Go deeper. Find what you are aligned with and what feels natural to you. With every decision you think you have to “make.” (Actually, for the hands-off manager, decisions have a way of making themselves, of becoming such obvious choices that no real decision is necessary. You just instinctively know what to do next.)
Interview a candidate using your inner listening and you’ll know if he or she is a fit.
Then, as you bring people onto your team, you’ll become skillful at choosing the people with whom you feel a sense of alignment. You’ll know them. You’ll feel a sense of wellbeing when you’re around them.
Now it’s time to do the same thing with your thoughts. Don’t try to ignore or overcome any negative thoughts. You don’t have to make thoughts wrong, because that’s focusing your thinking on them all the more! Just notice the thoughts that produce the bad feelings, notice their lack of validity, challenge their truth, and then turn and go another way.
Picture two paths opening in front of you. One is the path of alignment; one is the path of misalignment. One is the path of what feels good for you; the other is the path of what feels “off” to you. Not “right” and “wrong” for the world; we’re just talking about you, now.
If you spend your time thinking about where you don’t want to go, then that path will call to you. And then you’ll be frustrated because that’s where you end up. And now you can see why.
Some top leaders say a great leader is a visionary. And we know they are referring to market trends, product and service development, and all the things business magazines tell them to talk and think about. Visions of the future.
The hands-off manager is a different kind of visionary. The hands-off manager’s vision is not a vision for what the company will be in 10 years.

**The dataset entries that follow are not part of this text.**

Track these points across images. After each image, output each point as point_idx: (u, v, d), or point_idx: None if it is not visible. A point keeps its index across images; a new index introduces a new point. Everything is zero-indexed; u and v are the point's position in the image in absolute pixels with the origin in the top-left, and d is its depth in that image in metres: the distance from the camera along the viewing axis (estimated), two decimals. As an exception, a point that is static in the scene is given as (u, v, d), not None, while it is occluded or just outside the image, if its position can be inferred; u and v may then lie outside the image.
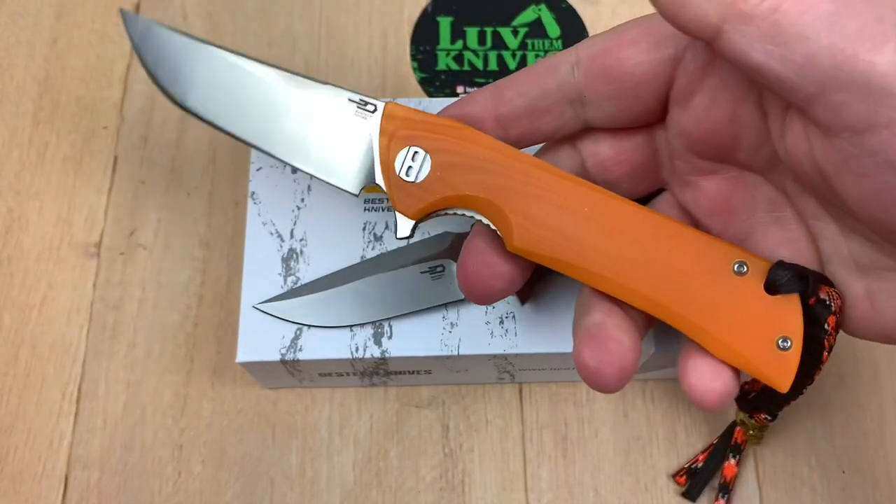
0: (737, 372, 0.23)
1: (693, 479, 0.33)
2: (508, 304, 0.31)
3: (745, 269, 0.23)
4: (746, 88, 0.22)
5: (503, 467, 0.34)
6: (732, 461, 0.33)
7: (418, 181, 0.25)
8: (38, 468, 0.34)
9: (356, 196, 0.26)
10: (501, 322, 0.31)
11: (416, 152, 0.25)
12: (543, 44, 0.43)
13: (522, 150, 0.25)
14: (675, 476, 0.34)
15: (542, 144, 0.28)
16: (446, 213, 0.26)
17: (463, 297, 0.31)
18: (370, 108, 0.26)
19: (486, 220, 0.25)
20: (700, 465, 0.33)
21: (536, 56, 0.43)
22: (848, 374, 0.36)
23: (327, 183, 0.26)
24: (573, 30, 0.43)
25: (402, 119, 0.25)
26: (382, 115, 0.25)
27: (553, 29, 0.43)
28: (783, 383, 0.23)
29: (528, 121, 0.25)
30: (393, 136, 0.25)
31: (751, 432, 0.32)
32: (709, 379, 0.23)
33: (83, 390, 0.36)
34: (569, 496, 0.34)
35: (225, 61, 0.26)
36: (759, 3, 0.18)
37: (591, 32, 0.43)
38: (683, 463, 0.34)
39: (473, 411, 0.35)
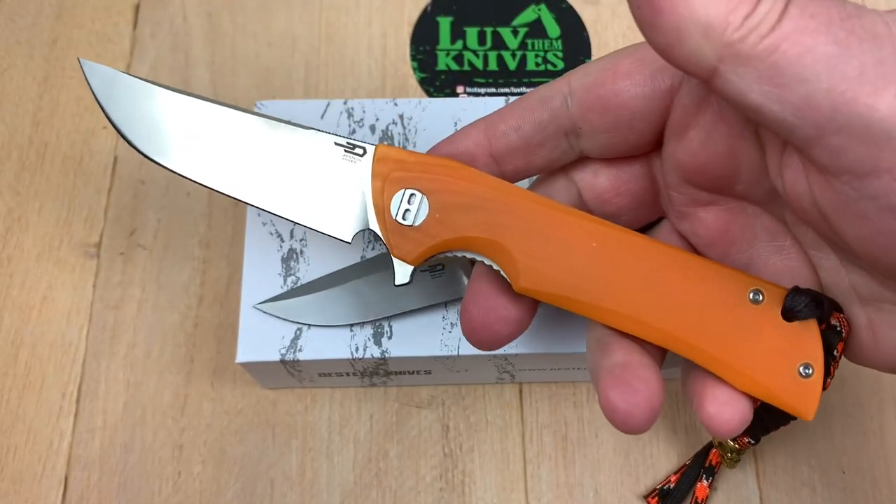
0: (751, 398, 0.23)
1: (665, 500, 0.33)
2: (508, 304, 0.31)
3: (761, 297, 0.23)
4: (743, 123, 0.22)
5: (503, 467, 0.34)
6: (705, 483, 0.32)
7: (416, 224, 0.24)
8: (38, 468, 0.34)
9: (349, 244, 0.25)
10: (501, 322, 0.31)
11: (412, 194, 0.24)
12: (543, 44, 0.43)
13: (517, 184, 0.25)
14: (647, 497, 0.34)
15: (535, 177, 0.27)
16: (446, 256, 0.25)
17: (462, 295, 0.31)
18: (359, 151, 0.25)
19: (488, 262, 0.24)
20: (672, 485, 0.33)
21: (536, 56, 0.43)
22: (848, 375, 0.36)
23: (317, 231, 0.25)
24: (573, 30, 0.43)
25: (395, 161, 0.24)
26: (374, 157, 0.24)
27: (553, 29, 0.43)
28: (807, 411, 0.23)
29: (522, 155, 0.25)
30: (387, 179, 0.24)
31: (728, 455, 0.31)
32: (729, 409, 0.22)
33: (83, 390, 0.36)
34: (569, 496, 0.34)
35: (197, 109, 0.25)
36: (757, 43, 0.17)
37: (591, 32, 0.43)
38: (684, 463, 0.34)
39: (473, 411, 0.35)
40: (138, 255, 0.38)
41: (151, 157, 0.25)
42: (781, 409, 0.23)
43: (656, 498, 0.33)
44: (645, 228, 0.26)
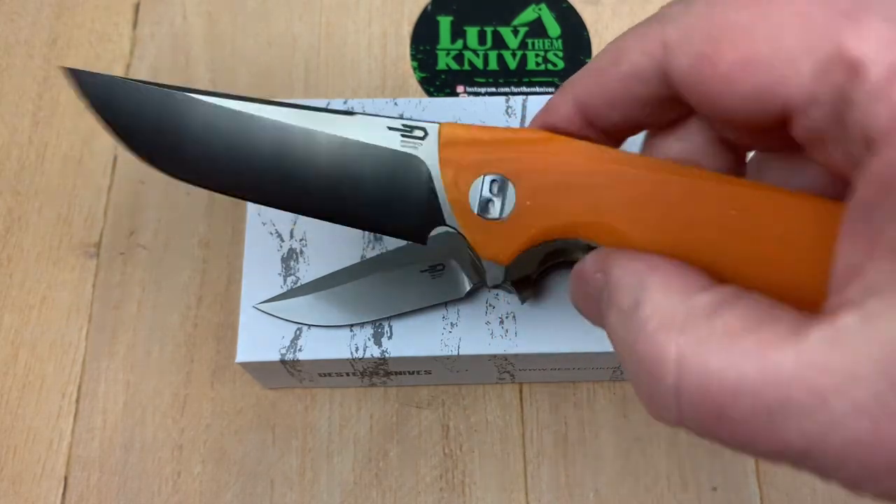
0: None
1: None
2: (509, 304, 0.31)
3: None
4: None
5: (503, 468, 0.34)
6: None
7: (504, 217, 0.20)
8: (37, 468, 0.34)
9: (425, 245, 0.21)
10: (501, 322, 0.31)
11: (493, 180, 0.19)
12: (544, 43, 0.43)
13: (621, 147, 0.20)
14: None
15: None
16: (546, 245, 0.20)
17: (462, 296, 0.31)
18: (418, 133, 0.20)
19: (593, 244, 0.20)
20: None
21: (537, 56, 0.43)
22: (848, 375, 0.36)
23: (390, 236, 0.21)
24: (574, 29, 0.43)
25: (466, 142, 0.20)
26: (439, 140, 0.20)
27: (553, 28, 0.43)
28: None
29: (620, 112, 0.19)
30: (459, 166, 0.20)
31: None
32: None
33: (83, 390, 0.36)
34: (569, 497, 0.34)
35: (218, 109, 0.21)
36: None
37: (591, 32, 0.43)
38: (684, 463, 0.34)
39: (473, 411, 0.35)
40: (138, 255, 0.38)
41: (165, 167, 0.21)
42: None
43: None
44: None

It’s a vision that sees the potential of his people right here and now.
Your success as a hands-off manager will be directly related to your ever-increasing ability to see more in your people than they’re seeing in themselves.
The next step is inviting them to your vision of their potential.
When you are allowing success (by keeping your hands off of its natural flow) you redefine success as loving the act of making progress. You and your team love making improvements, gently raising the bar, and then enjoying the next step in the journey. Your key skill becomes a relaxed, compassionate observation of what flows and what does not.
This vision goes other places, too. For example, you acquire a new vision of the customer. It’s a gentle obsession with customer observation. Because you realize that if you don’t observe your customers and figure out why they’re buying or not buying, you will lose your ability to help them. Once again, vision becomes observation. It’s not a fantasy trip to an island in the future. It’s now. It’s here. Your customers are just waiting to tell you how to relate to them.
And so it is with the people on your team. If you don’t observe your people and how they’re feeling, you won’t be able to notice their natural skills and abilities. A good hands-off manager is similar to a sports coach who spends time studying the last game’s film footage to observe how his people performed, to see how they moved and what their natural abilities were. The coach may even observe how to use those players differently in the next game.
It’s the same process of observation in the work arena. You make an invitation for your players to enter your vision of their talent, and then you coach them into enjoying the process. Do just that and you will see amazing results.
In the end, successful leadership has very little to do with power and control. And it has nothing to do with catching mistakes and writing new rules. That has the opposite effect of allowing success.
If the workplace is to really flow to success, you must have the fewest rules possible. You want the rules that you do have to be the minimum to comply with regulations, and that’s it. Why? Because you value the unrestricted. You value open-mindedness and creativity. You want to nurture and mentor your people’s love of what they do. And that comes through best in an environment not bogged down with rules. We are creatures who naturally love freedom. We do our best when we are unrestricted. When our mind is free to create, not when we are constantly worried about compliance with the latest set of rules.
When we believe in this life and its limitless nature we become more limitless ourselves. The market and the workplace each become a microcosm of that wonderful sense of life.
When we stop thinking about our limitations we start being open to possibilities. We get out of our own way and let prosperity happen. And that, in itself, becomes our discipline.